HTTP サーバーのリクエストとレスポンスのフォーマットは、呼び出しメソッドによって異なります。

制限事項

  • 各関数バージョンまたはエイリアスに対して作成できる HTTP トリガーは 1 つだけです。詳細については、「バージョンの管理」および「エイリアスの管理」をご参照ください。

  • HTTP リクエストの制限

    • リクエストヘッダーには、x-fc- で始まるカスタムフィールドや、以下の予約済みフィールドを含めることはできません。

      • connection

      • keep-alive

    • リクエストが以下の制限を超えた場合、Function Compute はステータスコード 400 とエラーコード InvalidArgument を返します。

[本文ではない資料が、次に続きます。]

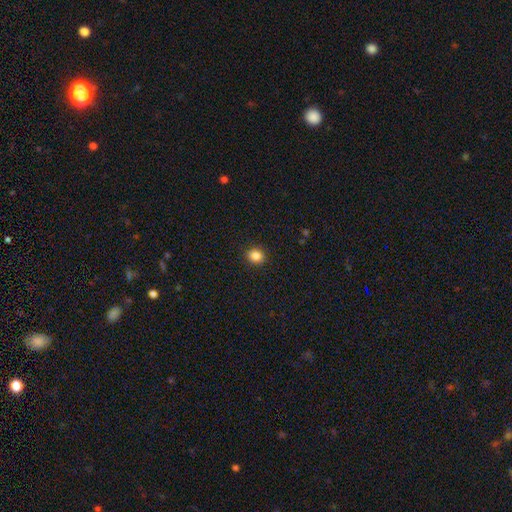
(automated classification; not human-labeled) smooth 86%, star or artifact 11%, featured or disk 4%. Down the decision tree: how rounded — round (73%); merging — none (91%).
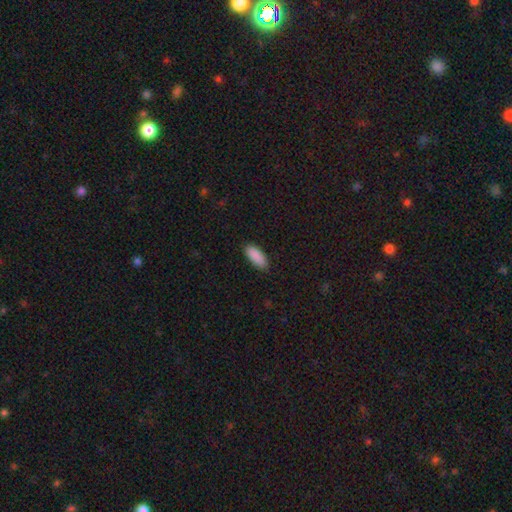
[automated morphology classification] Smooth or featured? Predicted: smooth (p=0.91). How rounded? Predicted: in between (p=0.84). Merging? Predicted: none (p=0.86).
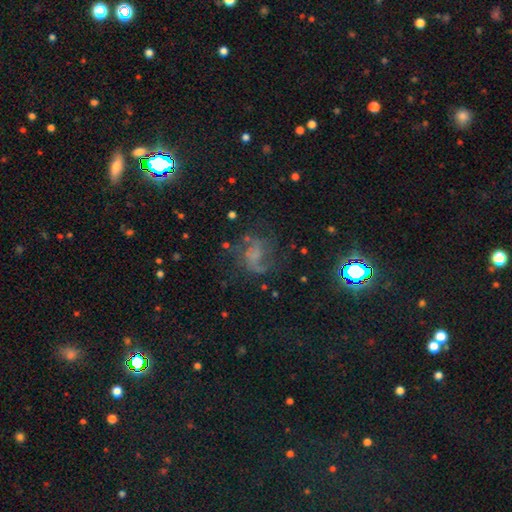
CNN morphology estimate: A featured or disk galaxy (50%).

Vote fractions:
- Smooth or featured? featured or disk: 50% / star or artifact: 28% / smooth: 22%
- Edge-on disk? no: 97% / yes: 3%
- Merging? none: 54% / major disturbance: 23% / minor disturbance: 20% / merger: 3%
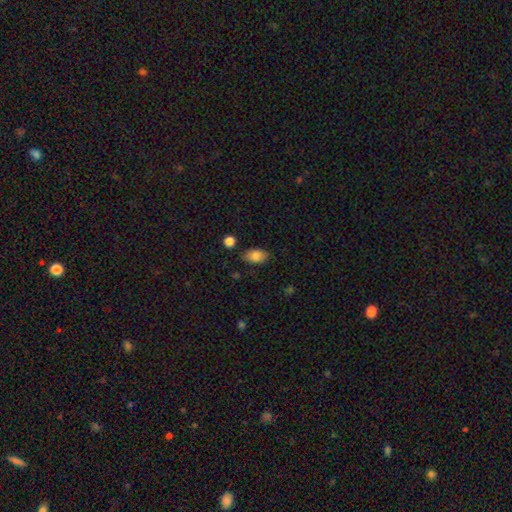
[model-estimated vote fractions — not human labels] Overall: smooth (84%). How rounded: in between (90%). Merging: none (81%).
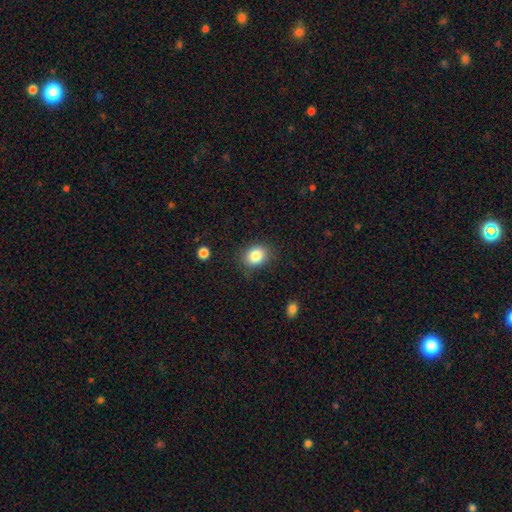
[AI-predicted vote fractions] smooth_or_featured: smooth (p=0.84) [alt: star or artifact p=0.09]
how_rounded: round (p=0.51) [alt: in between p=0.48]
merging: none (p=0.83) [alt: minor disturbance p=0.12]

      • ヘッダーサイズ:ヘッダー内のすべてのキーと値の合計サイズは 8 KB を超えることはできません。

      • パスサイズ:すべてのクエリパラメーターを含むパスの合計サイズは 4 KB を超えることはできません。

      • ボディサイズ:同期呼び出しリクエストボディの合計サイズは 32 MB を超えることはできません。非同期呼び出しリクエストボディの合計サイズは 128 KB を超えることはできません。

  • HTTP レスポンスの制限

    • レスポンスヘッダーには、x-fc- で始まるカスタムフィールドや、以下の予約済みフィールドを含めることはできません。

      • connection

      • content-length

      • date

      • keep-alive

      • server

      • content-disposition:attachment

        説明

        セキュリティ上の理由から、Function Compute が提供するデフォルトの `aliyuncs.com` ドメインを使用する場合、サービスは自動的に content-disposition: attachment ヘッダーをレスポンスに追加します。これにより、ブラウザではレスポンスが添付ファイルとしてダウンロードされます。この制限を解除するには、カスタムドメイン名を設定する必要があります。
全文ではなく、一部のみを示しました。